SCHIP isn't welfare. In California, it is Healthy Families, the highly successful program that matches every state dollar with two from the federal government and entices parents to obtain and contribute to health coverage for their kids. Families that earn too much to qualify for Medi-Cal (the California incarnation of Medicaid) but not enough to buy insurance on their own use Healthy Families to get their kids off to a good start in life and correct any problems that, left untreated, would turn into a larger taxpayer burden down the road. Those parents also get into the habit of making health insurance part of their budget, which is exactly what opponents of government-provided healthcare want.

The board also discusses the Supreme Court's decision to reexamine sentencing guidelines in a case involving a crack cocaine conviction, and recommends that Congress should extend and make permanent a ban on Internet taxes.
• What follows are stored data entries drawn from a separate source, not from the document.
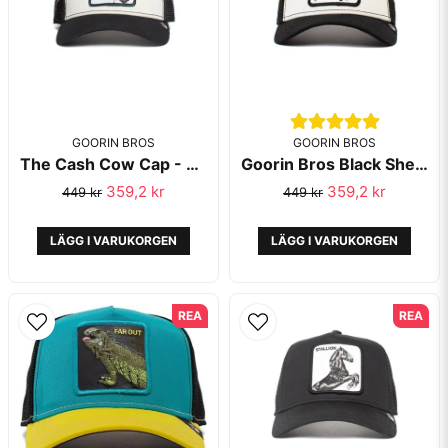
GOORIN BROS
GOORIN BROS
The Cash Cow Cap - Goorin Bros
Goorin Bros Black Sheep Black White
Skicka fråga
359,2 kr
359,2 kr
449 kr
449 kr
LÄGG I VARUKORGEN
LÄGG I VARUKORGEN
REA
REA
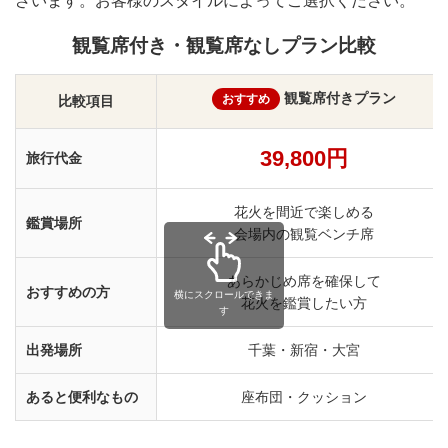
ざいます。お客様のスタイルによってご選択ください。
観覧席付き・観覧席なしプラン比較
観覧席付きプラン
おすすめ
比較項目
39,800円
旅行代金
花火を間近で楽しめる
鑑賞場所
会場内の観覧ベンチ席
あらかじめ席を確保して
おすすめの方
横にスクロールできま
花火を鑑賞したい方
す
出発場所
千葉・新宿・大宮
あると便利なもの
座布団・クッション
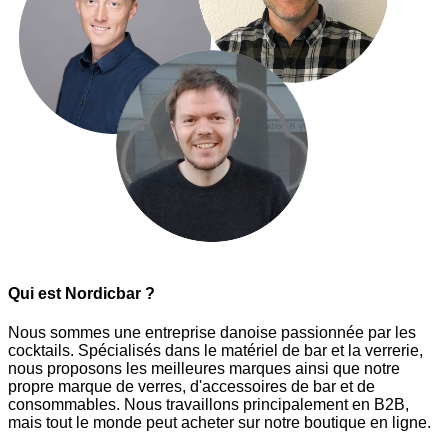
Qui est Nordicbar ?
Nous sommes une entreprise danoise passionnée par les
cocktails. Spécialisés dans le matériel de bar et la verrerie,
nous proposons les meilleures marques ainsi que notre
propre marque de verres, d'accessoires de bar et de
consommables. Nous travaillons principalement en B2B,
mais tout le monde peut acheter sur notre boutique en ligne.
Columnist Gregory Rodriguez thinks the new citizenship exam rightly emphasizes ideas over regurgitation. Temple University's Duncan B. Hollis argues that it's time international law expand to govern cyberwarfare. UC Irvine's Joan Petersilia says reducing the number of parolees on the streets would make for a safer system. And columnist Niall Ferguson explains how developing countries' debt purchases from Europe and the U.S. make Western leaders feel less influential.

Terry Schauer of Westlake Village takes issue with The Times' editorial chastising county sheriff's deputies for partaking in arrest contests: "I'm guessing genuine local law enforcement misconduct must be way down if The Times can only expose a productivity contest. I don't see mention of anything illegal -- no false arrests, no bad tickets, no humbug impounds and no complaints, except from professional complainers."